Charlie 8 - Salgueiro Maia. Aqui retratado através da visão da sua viúva. Mais uma
personagem que "morreu de desgosto". Desgosto pois ninguém o ouvia, Mais um
derrotado pelos anfíbios. Um eterno sonhador que foi presenteado com nada.
“O brigadeiro recebeu-o à bofetada e mandou abrir fogo sobre o tenente, mas o
coronel que deveria abrir fogo não o fez, sob o pretexto de que não podia abater
um tenente que tanto estimava. [..] Aí o meu marido pensou que estavam salvos
porque haviam cinco mil efectivos dispersos no terreno, mas unidos pela amizade.
O o meu marido era assim dizia que a amizade era a melhor ração que se podia
levar para o campo de batalha. “
Os outros - os anfíbios, os vira casacas da primeira república, aqueles que "tinham sido
concebidos e educados (...) para viverem em ambos os lados [políticos] e em todos os
regimes". São os antagonistas que estão sempre presentes, invisíveis e constantes.
VI. Excerto
Eu tenho muitas dúvidas em relação a que excerto escolher.

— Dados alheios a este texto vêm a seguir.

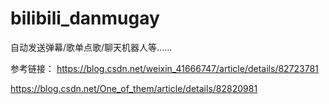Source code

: # bilibili_danmugay
自动发送弹幕/歌单点歌/聊天机器人等......

参考链接：
https://blog.csdn.net/weixin_41666747/article/details/82723781

https://blog.csdn.net/One_of_them/article/details/82820981
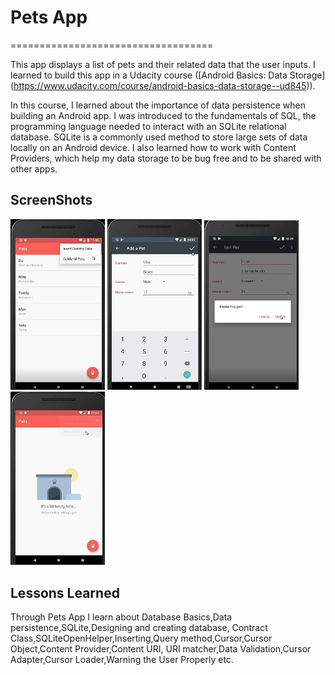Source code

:# Pets App
===================================

This app displays a list of pets and their related data that the user inputs. 
I learned to build this app in a Udacity course ([Android Basics: Data Storage]
(https://www.udacity.com/course/android-basics-data-storage--ud845)). 

In this course, I learned about the importance of data persistence when building an Android app. 
I was introduced to the fundamentals of SQL, the programming language needed to interact with an 
SQLite relational database. SQLite is a commonly used method to store large sets of data locally on an
Android device. 
I also learned how to work with Content Providers, which help my data storage to be 
bug free and to be shared with other apps.

ScreenShots
---------------

<img width="30%" src="screenshots/1.jpg" />
<img width="30%" src="screenshots/2.jpg" />
<img width="30%" src="screenshots/3.jpg" />
<img width="30%" src="screenshots/4.jpg" />

Lessons Learned
---------

Through Pets App I learn about Database Basics,Data persistence,SQLite,Designing and creating database,
Contract Class,SQLiteOpenHelper,Inserting,Query method,Cursor,Cursor Object,Content Provider,Content URI,
URI matcher,Data Validation,Cursor Adapter,Cursor Loader,Warning the User Properly
etc.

Tantos há e com tantos
significados, que pensar num que represente a obra por inteiro é muito difícil. Eu vou
escolher o. que mais me marcou.
"Um de nos avançou e disse. Não queremos recompensa nenhuma. Não foi para
isso, senhor general, que arriscamos as nossas vidas. Não queremos nada para
nós. Este é um princípio sagrado. E tome cuidado connosco, general. Olhe que
este dia ainda não terminou, a revolução ainda está na rua, os tanques ainda não
regressaram aos quartéis, e os rapazes que têm as armas só vão precisar de
dormir lá para o mês que vem. [...] E pensando bem, esse foi o melhor momento
daquela longa noite e daquele longo dia. [...] passados trinta anos ainda existem
tanques no meio da rua à espera do que possa acontecer." Pág. 21
O livro tem um tom angustiante. Grandes homens que lutaram tão bravamente pela
democracia são depostos pelos anfíbios que nela vivem. Quando El Campeador diz estas
palavras elas ribombam através dos tempos e das páginas do livro. Hoje, nós ainda
podemos mudar tudo. Os idealistas podem fazer a diferença. Hoje ainda temos tanques
no meio da rua.
VII. A apreciação crítica do leitor.
Eu gostei muito de ler este livro. É um daqueles que ficarão comigo para sempre.
Contudo, tenho algumas críticas a fazer. Na minha opinião a autora por vezes idealiza
demasiado. Isto também dá um cariz mítico ao romance. As personagens de “Os
Memoráveis” recriam o que foi a euforia revolucionária e a desilusão que sempre se
segue a um período de euforia, no caminho sempre difícil, de avanços e recuos, para a
emancipação.
Outra crítica a fazer é o facto de as personagens estarem sob nome de código. Tenho de
admitir que foi muito divertido procurar e fazer a pesquisa sobre quem era quem, e
sobre quem não era ninguém.
Em terceiro lugar queria dizer que esta obra me fez pensar sobre o Portugal de hoje.
Será que nos esquecemos assim tanto dos nossos heróis? Ao longo do desenrolar da
narrativa, existe uma sensação incómoda, direi mesmo angustiante de sonhos perdidos
e de esperanças amassadas. Mas no fundo está sempre latente uma réstia de esperança,
é o eterno mito do Sebastianismo que faz parte dos vectores que individualizam o povo
Português e recolhem testemunhos diversos na nossa Literatura.
“Os memoráveis” é um livro de ideais, é uma ode aos que sonham, e se desiludem, aos
inocentes que se atrevem a voar demasiado perto do Sol.